In subsurface environments, Pelobacter species can be closely associated with Geobacter species [19, 20]. The Pelobacter and Geobacter metabolic models share 470 common reactions, about 70% of all reactions in the models. Genome sequence analysis of six Geobacteraceae family members including all four species discussed in this study suggested that the two Pelobacter species evolved separately with fermentative/syntrophic metabolism from a common Geobacteraceae ancestor with anaerobic respiratory metabolism [8]. The P. carbinolicus model contains reactions for fermentative growth with various organic substrates and reactions of hydrogenase and formate dehydrogenase to produce hydrogen and formate for syntrophic growth with hydrogen- and formate-consuming organisms.
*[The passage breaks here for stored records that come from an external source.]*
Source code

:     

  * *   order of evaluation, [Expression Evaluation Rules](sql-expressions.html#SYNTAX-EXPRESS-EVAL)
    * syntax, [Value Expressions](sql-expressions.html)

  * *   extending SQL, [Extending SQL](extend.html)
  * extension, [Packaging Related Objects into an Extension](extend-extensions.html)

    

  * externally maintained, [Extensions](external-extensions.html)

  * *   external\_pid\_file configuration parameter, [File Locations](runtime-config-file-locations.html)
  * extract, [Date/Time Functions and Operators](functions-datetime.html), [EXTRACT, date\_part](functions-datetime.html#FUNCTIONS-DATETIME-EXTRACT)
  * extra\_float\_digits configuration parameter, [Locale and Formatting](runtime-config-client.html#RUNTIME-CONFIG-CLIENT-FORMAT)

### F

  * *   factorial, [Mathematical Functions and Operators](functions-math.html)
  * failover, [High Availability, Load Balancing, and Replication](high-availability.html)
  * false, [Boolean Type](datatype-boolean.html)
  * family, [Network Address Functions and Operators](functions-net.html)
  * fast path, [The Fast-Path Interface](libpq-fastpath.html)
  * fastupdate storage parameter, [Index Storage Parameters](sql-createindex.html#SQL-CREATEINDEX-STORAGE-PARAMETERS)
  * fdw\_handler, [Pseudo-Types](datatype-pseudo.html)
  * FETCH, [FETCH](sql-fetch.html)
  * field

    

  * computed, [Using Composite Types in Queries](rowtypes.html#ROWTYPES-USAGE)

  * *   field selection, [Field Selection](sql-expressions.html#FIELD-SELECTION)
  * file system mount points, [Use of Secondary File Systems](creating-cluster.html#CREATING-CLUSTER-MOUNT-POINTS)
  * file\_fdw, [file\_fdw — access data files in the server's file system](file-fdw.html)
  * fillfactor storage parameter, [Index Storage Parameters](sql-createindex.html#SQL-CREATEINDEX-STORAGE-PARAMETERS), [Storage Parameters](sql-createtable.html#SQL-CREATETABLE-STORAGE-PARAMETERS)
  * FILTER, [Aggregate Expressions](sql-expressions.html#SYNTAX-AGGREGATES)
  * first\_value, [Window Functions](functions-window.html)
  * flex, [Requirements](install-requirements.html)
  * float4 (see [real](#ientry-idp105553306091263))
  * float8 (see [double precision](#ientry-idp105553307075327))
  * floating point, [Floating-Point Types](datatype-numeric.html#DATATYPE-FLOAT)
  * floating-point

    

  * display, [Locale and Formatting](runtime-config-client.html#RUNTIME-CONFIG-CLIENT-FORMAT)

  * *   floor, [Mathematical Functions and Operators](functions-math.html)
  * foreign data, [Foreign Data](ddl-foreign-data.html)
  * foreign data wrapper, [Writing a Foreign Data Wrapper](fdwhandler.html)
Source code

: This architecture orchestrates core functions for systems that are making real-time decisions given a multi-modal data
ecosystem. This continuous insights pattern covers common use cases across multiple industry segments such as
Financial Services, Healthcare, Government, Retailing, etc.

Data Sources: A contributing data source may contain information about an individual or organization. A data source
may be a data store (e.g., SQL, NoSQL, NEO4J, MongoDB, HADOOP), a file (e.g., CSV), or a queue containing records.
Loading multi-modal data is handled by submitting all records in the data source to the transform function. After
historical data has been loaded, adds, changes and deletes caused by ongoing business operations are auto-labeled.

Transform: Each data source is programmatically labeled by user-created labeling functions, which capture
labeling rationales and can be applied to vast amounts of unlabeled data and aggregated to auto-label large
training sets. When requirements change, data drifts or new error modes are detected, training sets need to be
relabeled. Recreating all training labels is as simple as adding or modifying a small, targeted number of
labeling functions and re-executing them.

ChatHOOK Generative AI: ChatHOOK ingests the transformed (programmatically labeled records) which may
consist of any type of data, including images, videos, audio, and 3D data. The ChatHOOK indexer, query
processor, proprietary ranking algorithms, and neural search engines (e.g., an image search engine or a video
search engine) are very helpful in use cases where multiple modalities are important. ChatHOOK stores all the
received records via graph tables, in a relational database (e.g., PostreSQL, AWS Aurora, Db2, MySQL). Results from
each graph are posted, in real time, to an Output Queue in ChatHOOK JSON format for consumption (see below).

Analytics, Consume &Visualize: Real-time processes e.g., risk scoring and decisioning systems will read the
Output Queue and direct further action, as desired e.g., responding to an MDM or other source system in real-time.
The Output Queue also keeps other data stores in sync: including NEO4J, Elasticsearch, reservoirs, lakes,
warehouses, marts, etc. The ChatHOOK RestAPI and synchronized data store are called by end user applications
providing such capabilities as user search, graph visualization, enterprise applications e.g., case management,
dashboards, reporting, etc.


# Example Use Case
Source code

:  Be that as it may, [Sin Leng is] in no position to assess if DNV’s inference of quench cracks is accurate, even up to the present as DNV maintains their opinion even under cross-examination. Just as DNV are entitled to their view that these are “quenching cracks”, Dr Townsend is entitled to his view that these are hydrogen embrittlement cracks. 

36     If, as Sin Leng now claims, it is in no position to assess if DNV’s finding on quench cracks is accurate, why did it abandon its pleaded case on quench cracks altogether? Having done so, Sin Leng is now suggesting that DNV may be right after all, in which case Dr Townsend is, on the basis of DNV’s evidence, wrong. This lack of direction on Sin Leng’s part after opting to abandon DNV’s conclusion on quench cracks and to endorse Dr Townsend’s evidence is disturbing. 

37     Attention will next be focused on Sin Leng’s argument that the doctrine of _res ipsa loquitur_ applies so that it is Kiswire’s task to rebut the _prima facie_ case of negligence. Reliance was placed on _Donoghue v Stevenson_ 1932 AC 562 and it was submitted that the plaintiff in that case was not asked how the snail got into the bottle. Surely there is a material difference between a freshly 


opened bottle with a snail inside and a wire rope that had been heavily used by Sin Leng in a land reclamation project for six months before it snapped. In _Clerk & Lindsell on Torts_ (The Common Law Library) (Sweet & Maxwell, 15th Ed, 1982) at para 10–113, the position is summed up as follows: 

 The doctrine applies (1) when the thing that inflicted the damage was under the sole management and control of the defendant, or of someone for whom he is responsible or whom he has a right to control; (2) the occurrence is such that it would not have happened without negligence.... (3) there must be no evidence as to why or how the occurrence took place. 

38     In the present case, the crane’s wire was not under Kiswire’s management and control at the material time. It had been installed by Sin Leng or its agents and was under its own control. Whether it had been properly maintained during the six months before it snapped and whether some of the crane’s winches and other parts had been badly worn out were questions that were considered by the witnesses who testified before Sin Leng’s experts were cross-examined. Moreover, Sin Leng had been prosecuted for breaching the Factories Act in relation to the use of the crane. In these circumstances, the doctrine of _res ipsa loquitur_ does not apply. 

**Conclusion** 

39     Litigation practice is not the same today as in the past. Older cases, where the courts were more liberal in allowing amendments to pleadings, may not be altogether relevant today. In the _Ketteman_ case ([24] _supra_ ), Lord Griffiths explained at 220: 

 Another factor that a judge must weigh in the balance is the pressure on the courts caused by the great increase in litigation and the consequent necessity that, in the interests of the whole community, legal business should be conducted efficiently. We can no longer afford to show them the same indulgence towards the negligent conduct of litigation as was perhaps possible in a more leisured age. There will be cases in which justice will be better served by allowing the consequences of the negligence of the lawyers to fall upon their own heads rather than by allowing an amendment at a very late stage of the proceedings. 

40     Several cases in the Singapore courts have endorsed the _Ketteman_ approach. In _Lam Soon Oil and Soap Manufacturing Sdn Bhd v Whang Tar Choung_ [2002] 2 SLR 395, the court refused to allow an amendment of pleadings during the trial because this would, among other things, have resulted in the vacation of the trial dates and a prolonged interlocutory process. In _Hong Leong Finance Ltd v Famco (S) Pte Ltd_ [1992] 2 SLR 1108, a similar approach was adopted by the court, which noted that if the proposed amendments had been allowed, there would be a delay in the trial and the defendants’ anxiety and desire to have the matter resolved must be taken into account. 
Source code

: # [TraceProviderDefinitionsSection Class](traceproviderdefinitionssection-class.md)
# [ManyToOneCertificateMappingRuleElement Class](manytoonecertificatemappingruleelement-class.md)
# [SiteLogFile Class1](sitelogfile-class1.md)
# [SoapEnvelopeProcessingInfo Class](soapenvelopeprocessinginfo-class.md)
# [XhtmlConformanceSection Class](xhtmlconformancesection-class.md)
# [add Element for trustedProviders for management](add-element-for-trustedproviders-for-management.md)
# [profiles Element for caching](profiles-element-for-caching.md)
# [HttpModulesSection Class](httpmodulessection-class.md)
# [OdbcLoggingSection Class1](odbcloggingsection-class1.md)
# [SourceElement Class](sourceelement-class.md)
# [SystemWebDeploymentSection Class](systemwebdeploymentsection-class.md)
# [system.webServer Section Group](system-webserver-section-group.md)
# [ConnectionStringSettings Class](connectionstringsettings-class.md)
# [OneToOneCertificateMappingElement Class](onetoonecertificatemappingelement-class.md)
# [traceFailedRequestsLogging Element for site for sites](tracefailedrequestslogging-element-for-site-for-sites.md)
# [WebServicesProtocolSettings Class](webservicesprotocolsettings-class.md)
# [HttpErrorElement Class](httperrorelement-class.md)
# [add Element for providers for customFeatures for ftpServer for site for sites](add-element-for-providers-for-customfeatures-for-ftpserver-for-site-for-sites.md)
The P. propionicus model contains reactions for fermentative growth with different organic substrates producing propionate. The Pelobacter models contain metabolic abilities reflecting their physiological roles in the subsurface community. The evolution of the Pelobacter species to fermentative metabolism could also result in the loss of many c-type cytochromes from their genomes, since there is no need to transfer electrons outside the cells during fermentative growth, thus abolishing their abilities to directly reduce Fe(III) or the anodes of microbial fuel cells. Furthermore, the evolution of a subsurface community containing fermentative and respiratory species allowing the breakdown of complex organic substrates to CO2 through different species may be advantageous as each species does not need to synthesize a full set of proteins for the complete oxidization of complex organic substrates. The development of the metabolic models of these Geobacteraceae species will facilitate the study of their roles and interactions in the subsurface microbial community.

Conclusions

We have developed genome-scale metabolic models of P. carbinolicus and P. propionicus. These models of Pelobacter metabolism can now be incorporated into the growing repertoire of genome scale models of the Geobacteraceae family to aid in describing the growth and activity of these organisms in anoxic environments and in the study of their roles and interactions in the subsurface microbial community.